TEXT SECTION —
-*-

Questions that Data Scientists Hate Getting

This is a variation on a Quora answer.

When asked how data scientists can be effective, there are a few things that com e to mind:

  1. Skills: A curiosity and sufficient skill in data analysis methods and techniques
  2. Fundamental needs: the data and access to the tools to perform analysis — and this would include the environments
  3. Performance needs: Sufficient resources, time and good enough processes to validate or invalidate hypotheses and build models based on them
  4. Excitement needs: Sufficient support and latitude to independently deploy projects based on successful hypotheses tested and models built

Note that while these criteria listed above begin with the fundamental skills required to do data science, the focus shifts in items 2, 3 and 4, to what is required for data scientists to be effective. The first of these are the fundamental needs, such as the data itself, and the access to the required tools, be they statistical or machine learning tools, databases, visualization libraries, or other resources. The second of these are the performance needs, which will help the data scientist do whatever it is that they do, a bit better than how they’re doing this now. This includes processes and systems that enable the data scientist to improve their own capabilities. Finally, we have excitement needs, which enable data scientists to do outstanding work — a large part of this is being able to reuse what has been built, through deployment of various kinds.

-*-

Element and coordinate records
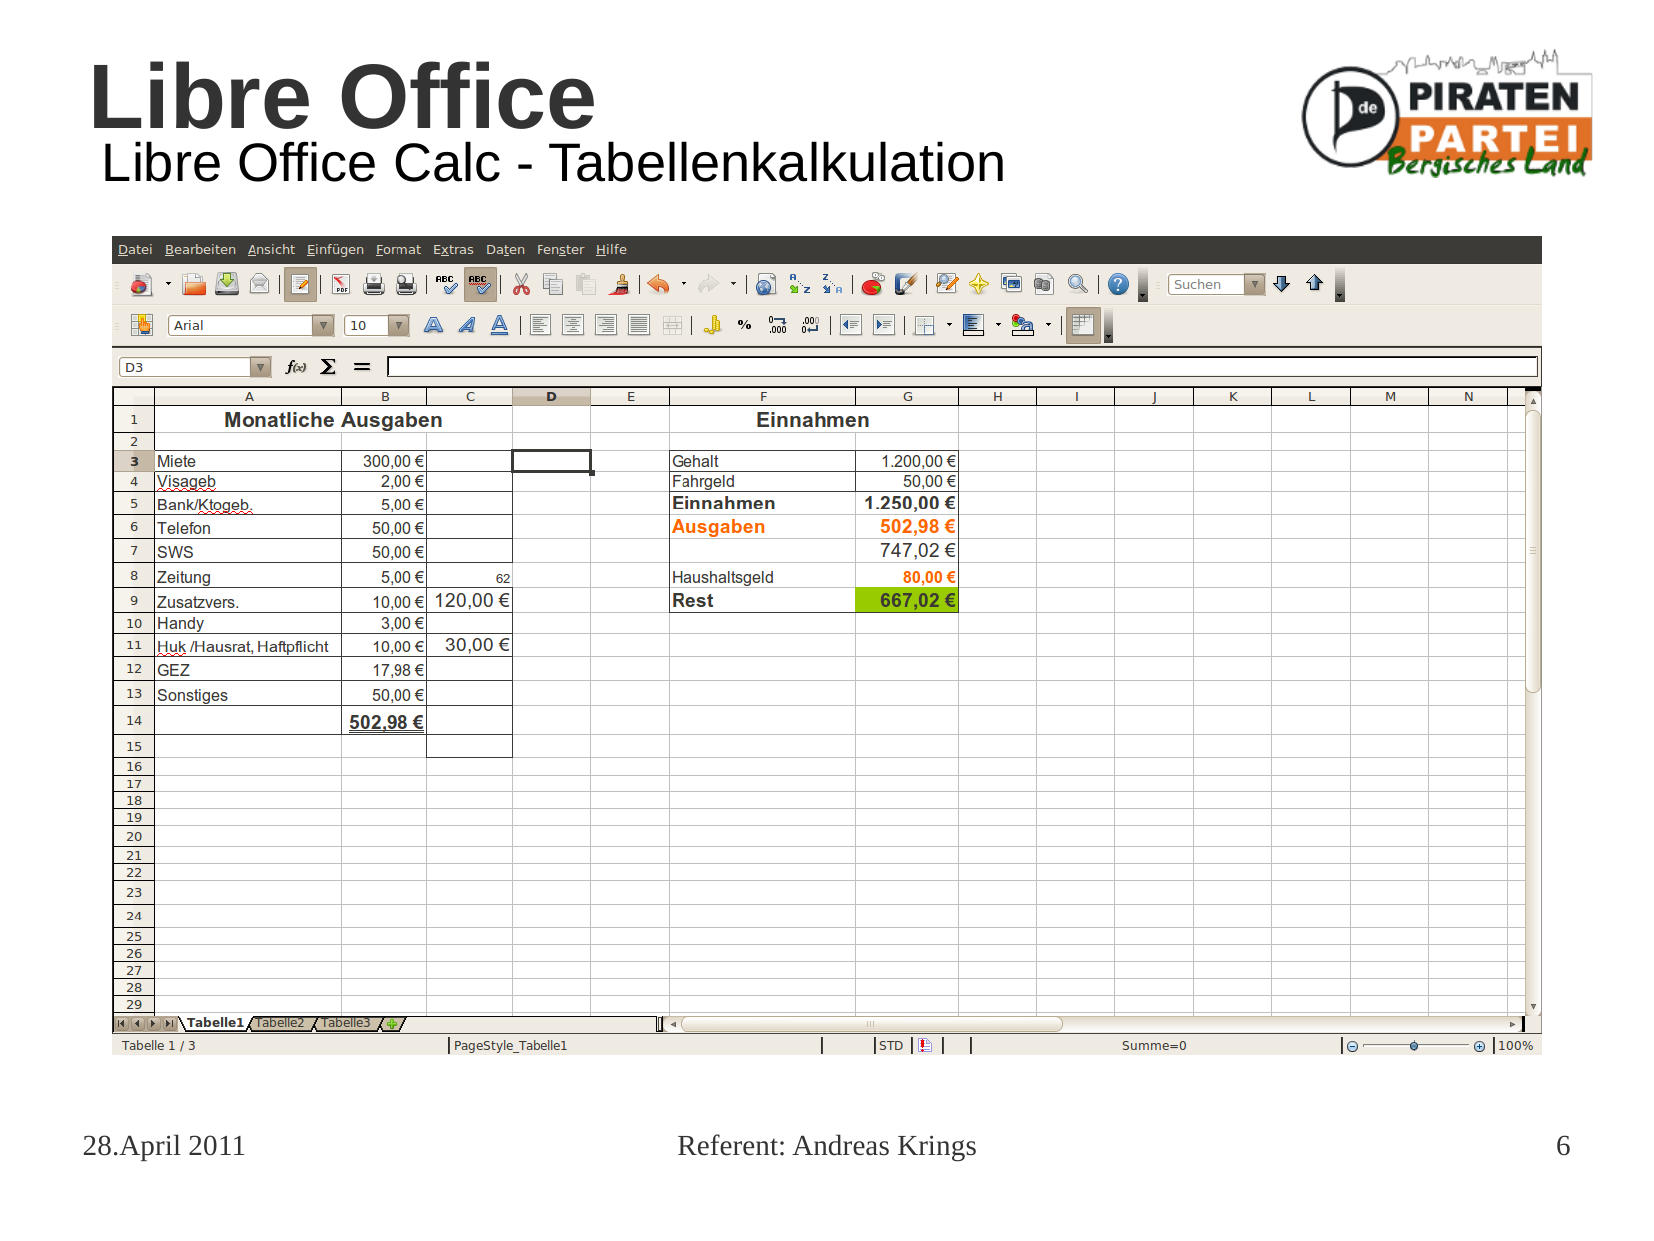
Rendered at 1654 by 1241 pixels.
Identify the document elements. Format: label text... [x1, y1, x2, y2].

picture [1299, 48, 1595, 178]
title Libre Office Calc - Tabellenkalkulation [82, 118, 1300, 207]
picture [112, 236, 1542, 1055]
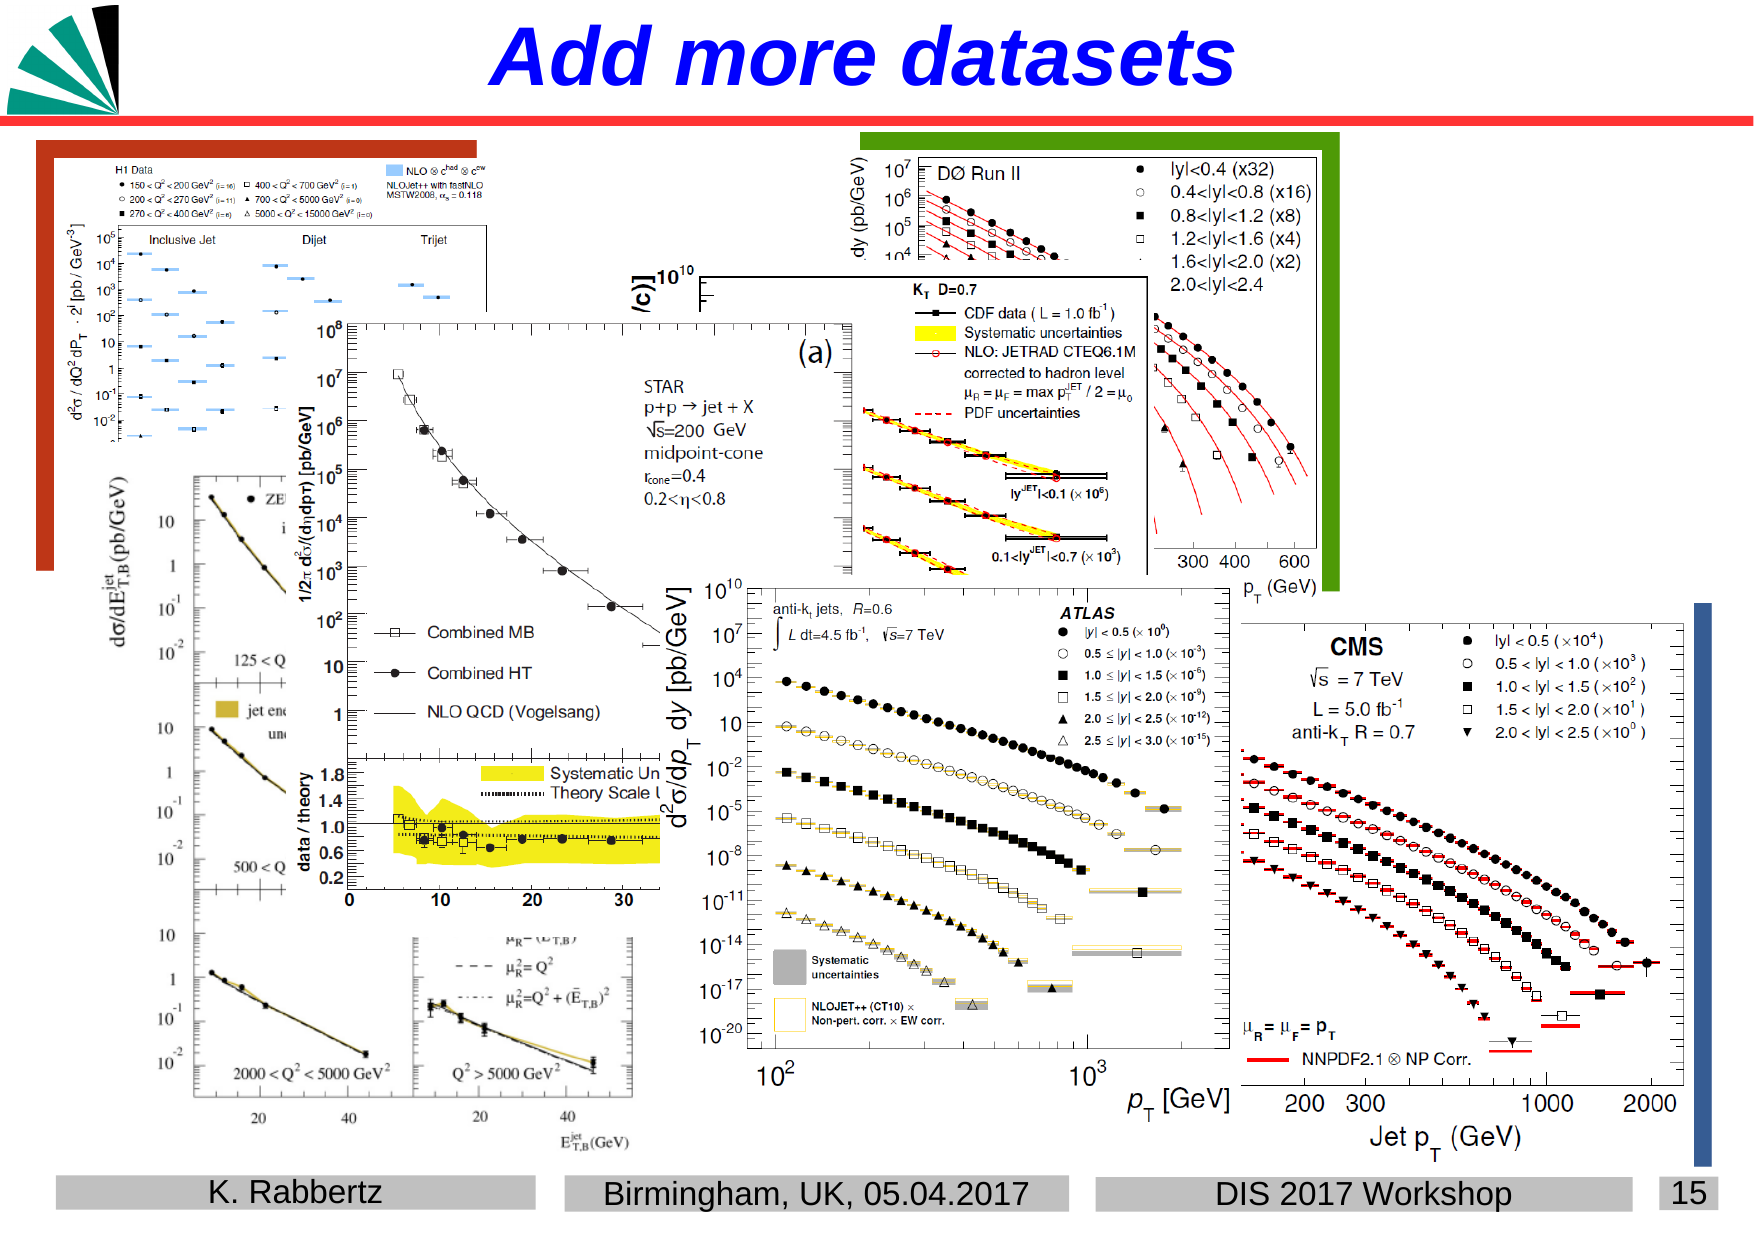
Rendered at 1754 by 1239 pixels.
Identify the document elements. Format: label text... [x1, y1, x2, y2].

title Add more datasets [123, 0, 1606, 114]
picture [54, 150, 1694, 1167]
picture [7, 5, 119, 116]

-*-

WORK TO COMPLETE —
**1)** In the data scientist article, what is described as a large part of the excitement needs?
**2)** List the labels that open each item of the numbered list in the data scientist article.
**3)** Duplicate the stretch of the data scientist article from "Note that while" through "of various kinds.".

SOLUTIONS TO THE TASKS —
**1)** Being able to reuse what has been built, through deployment of various kinds.

**2)** Skills; Fundamental needs; Performance needs; Excitement needs

**3)**
Note that while these criteria listed above begin with the fundamental skills required to do data science, the focus shifts in items 2, 3 and 4, to what is required for data scientists to be effective. The first of these are the fundamental needs, such as the data itself, and the access to the required tools, be they statistical or machine learning tools, databases, visualization libraries, or other resources. The second of these are the performance needs, which will help the data scientist do whatever it is that they do, a bit better than how they’re doing this now. This includes processes and systems that enable the data scientist to improve their own capabilities. Finally, we have excitement needs, which enable data scientists to do outstanding work — a large part of this is being able to reuse what has been built, through deployment of various kinds.